PROBLEMS TO SOLVE:
a - Update the Pluto text, beginning at the words "Like Neptune, Pluto" and stopping after "this distant object.", with "Finder charts" replaced by "Star charts".
b - Write what follows the last sentence of the text on filters for observing Uranus and Neptune.

EXCERPT:
● ● ●

Until summer 2006, Pluto, one of the outer members of the Solar System, was a planet. However, a meeting of the International Astronomical Union in Prague demoted Pluto, making it part of a group of “dwarf planets,” including Ceres, in the inner Asteroid Belt, Quaoar and Eris in the Kuiper Belt, a system of icy and rocky debris at the outer edge of the Solar System beyond Neptune. These Kuiper Belt objects are extremely difficult to observe, and the task is not something that many amateurs undertake. Nevertheless, some amateurs will attempt to spot Pluto during its opposition, though the use of filters of any kind will be very limiting, as Pluto generally shines at magnitude 13.8 at its brightest.
Like Neptune, Pluto was discovered after a “mathematical” search for an object that perturbed the orbits of Uranus and Neptune. Not much hope was held of ever finding a planet this remote from the Sun, and the problem remained until in 1929, Lowell Observatory in Arizona hired a talented young amateur astronomer by the name of Clyde Tombaugh to perform a photographic search. Tombaugh struggled with comparisons of photographic plates, eventually comparing the positions of over one million stars until finally, in February 1930, he found the small body that astronomers had largely forgotten. At an average distance of 8 billion km from the Sun and a diameter of 3,000 km, Pluto is tiny and insignificant visually and requires a telescope of at least 250-mm aperture to view it. Finder charts are printed in astronomical magazines and online for those interested in pursuing this distant object.
Filters for Observing Uranus and Neptune
The presence of high haze layers of methane in both atmospheres and the small angular sizes of each body make observing these planets difficult at best. Although Uranus and Neptune are still fairly bright at magnitudes 5.7 and 8.1, respectively, they subtend tiny discs even at opposition. Uranus is just 4 arc seconds in diameter, and Neptune is 2.1 arc seconds in diameter. Visually, this is about the size of the Great Red Spot and some of the oval storms on Jupiter!
As both planets are predominantly green and blue green, then the use of the yellow Wratten No. 8 or No. 15 may make some difference to your observing, or, if using a telescope of 300-mm aperture try the Wratten No. 25 deep red to see if any cloud features swim into view. However, when one considers that Uranus as observed by the Voyager spacecraft was unremittingly bland and featureless and Neptune revealed subtle cloud belts but is a tiny visual object then any filter use that reduces light transmission is going to affect the image more than the filter can compensate for.

● ● ●

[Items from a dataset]
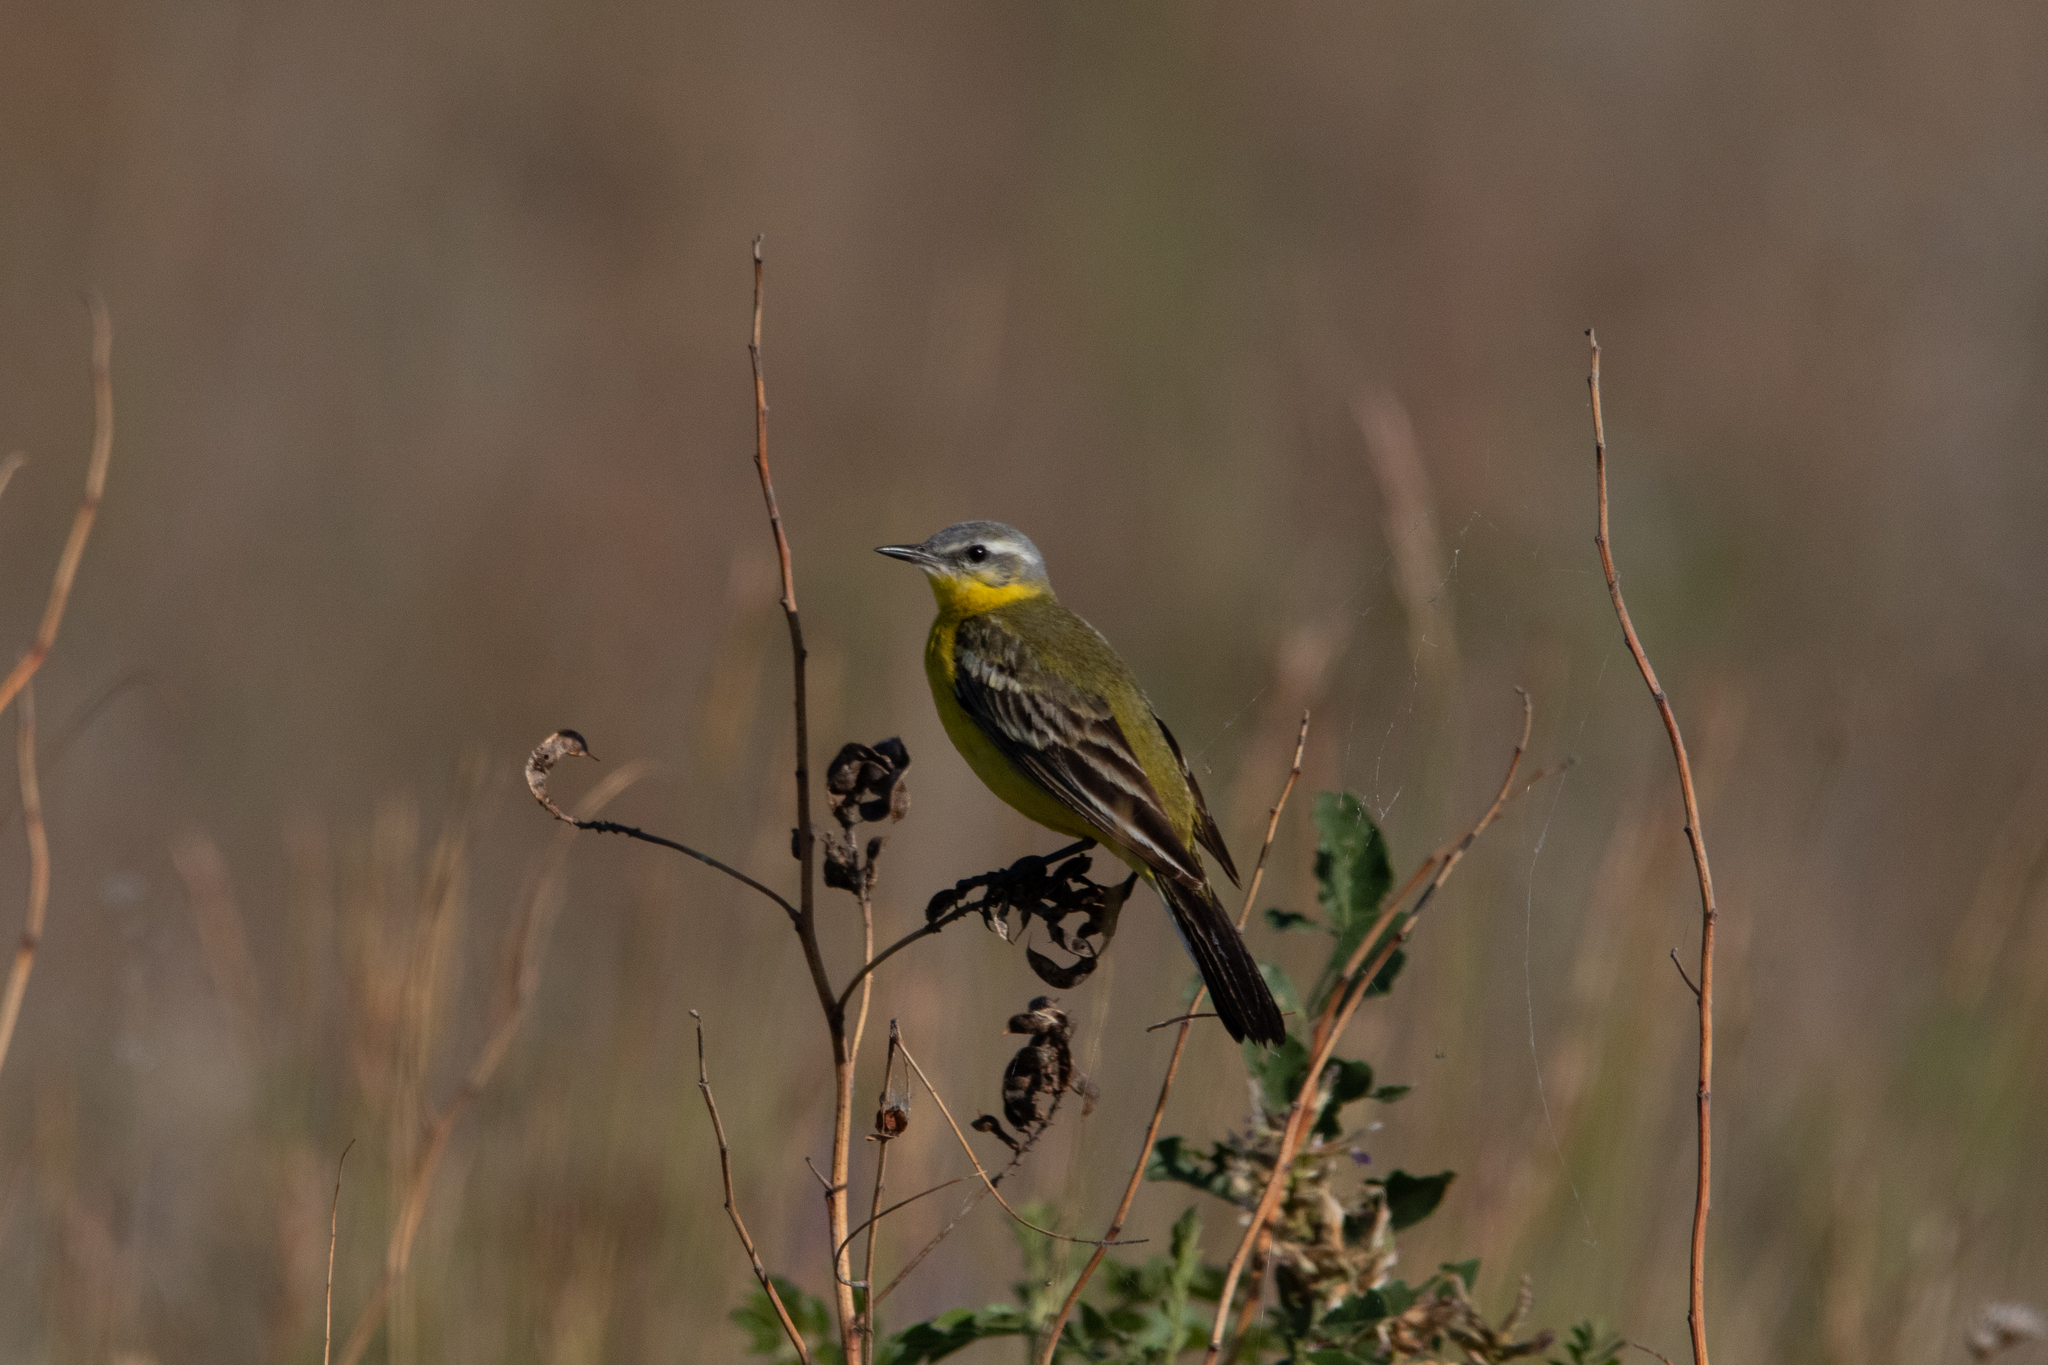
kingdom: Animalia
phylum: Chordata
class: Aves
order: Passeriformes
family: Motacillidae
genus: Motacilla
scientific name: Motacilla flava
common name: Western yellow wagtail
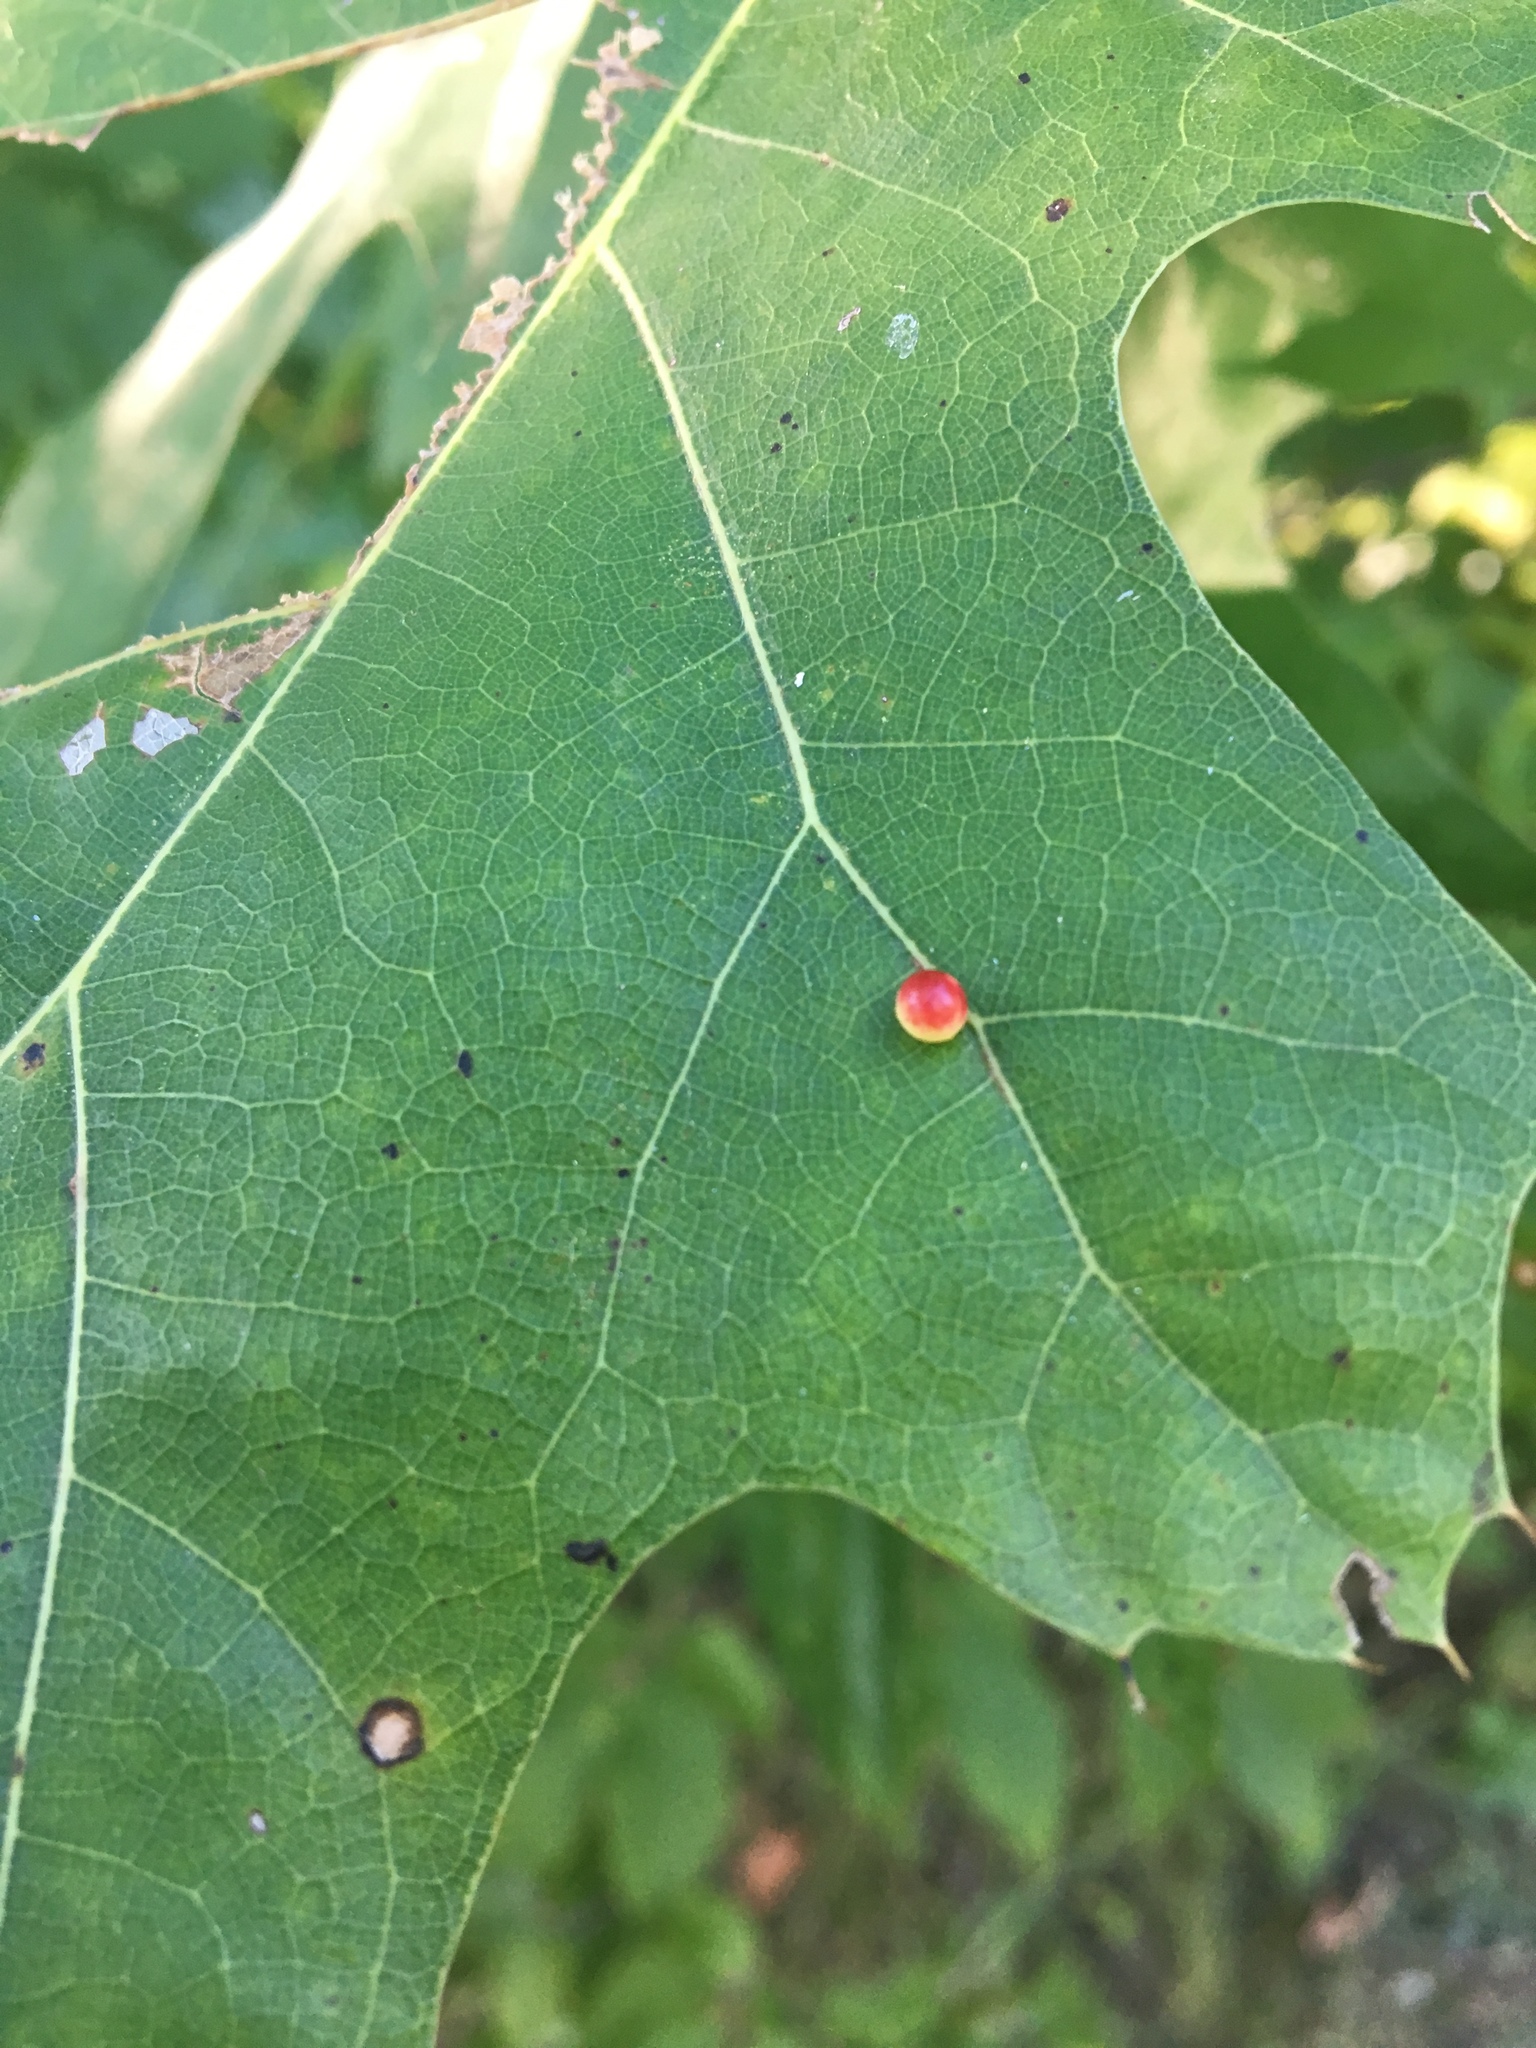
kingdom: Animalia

● ● ●

ANSWERS TO THE EXERCISE:
a -
Like Neptune, Pluto was discovered after a “mathematical” search for an object that perturbed the orbits of Uranus and Neptune. Not much hope was held of ever finding a planet this remote from the Sun, and the problem remained until in 1929, Lowell Observatory in Arizona hired a talented young amateur astronomer by the name of Clyde Tombaugh to perform a photographic search. Tombaugh struggled with comparisons of photographic plates, eventually comparing the positions of over one million stars until finally, in February 1930, he found the small body that astronomers had largely forgotten. At an average distance of 8 billion km from the Sun and a diameter of 3,000 km, Pluto is tiny and insignificant visually and requires a telescope of at least 250-mm aperture to view it. Star charts are printed in astronomical magazines and online for those interested in pursuing this distant object.

b -
Though it is not recommended here, observers with large aperture telescopes are welcome to try a high magnification combination of the following filters to attempt any resolution of features, with the proviso that tiny Neptune is the better target.
Wratten No | Color | Features |
---|---|---|
No. 15 | Yellow | Possible high ice clouds on Neptune, deepening of planetary color |
No. 25 | Green | Possible high ice clouds on Neptune, deepening of planetary color |
Comets: Visitors from Deep Space
The sight of a bright comet, its tail streaming across the heavens, is an incredible though rare sight. However, when one considers that annually there are about 40 comets visible to astronomers, by what standard do we determine how rare these events are? Simply put—any comet that is actually visible to the public or is mentioned in the national press is a rare event!
Most comets are decidedly uninteresting, even seen through a powerful telescope, and few and far between are the beautiful comets like Hale-Bopp or comet PanSTARRS 2013 to name two recent ones that delighted sky watchers.
From the point of view of the novice, comet hunting is a highly intensive and time-consuming search for the ephemeral and undistinguished. Comets vary greatly in brightness, size and visibility. One must have an intimate knowledge of the night sky and an almost photographic memory to remember the positions of thousands of faint stars in order to distinguish if any newcomer appears among them. From this point of view, comet searching is left to the dedicated amateur, or more commonly to automated telescopes involved in monitoring the activity of near-Earth objects.
Nevertheless, it can be instructive to scan the heavens from time to time just in case. Keeping a weekly eye on the comet newsletters on websites such as www.harvard.edu is a good indication of forthcoming spectacular comets that would merit observation. Coupled to this, understanding the ephemerides and locating the comet on a map and in the skies is an excellent practical demonstration of one’s skills.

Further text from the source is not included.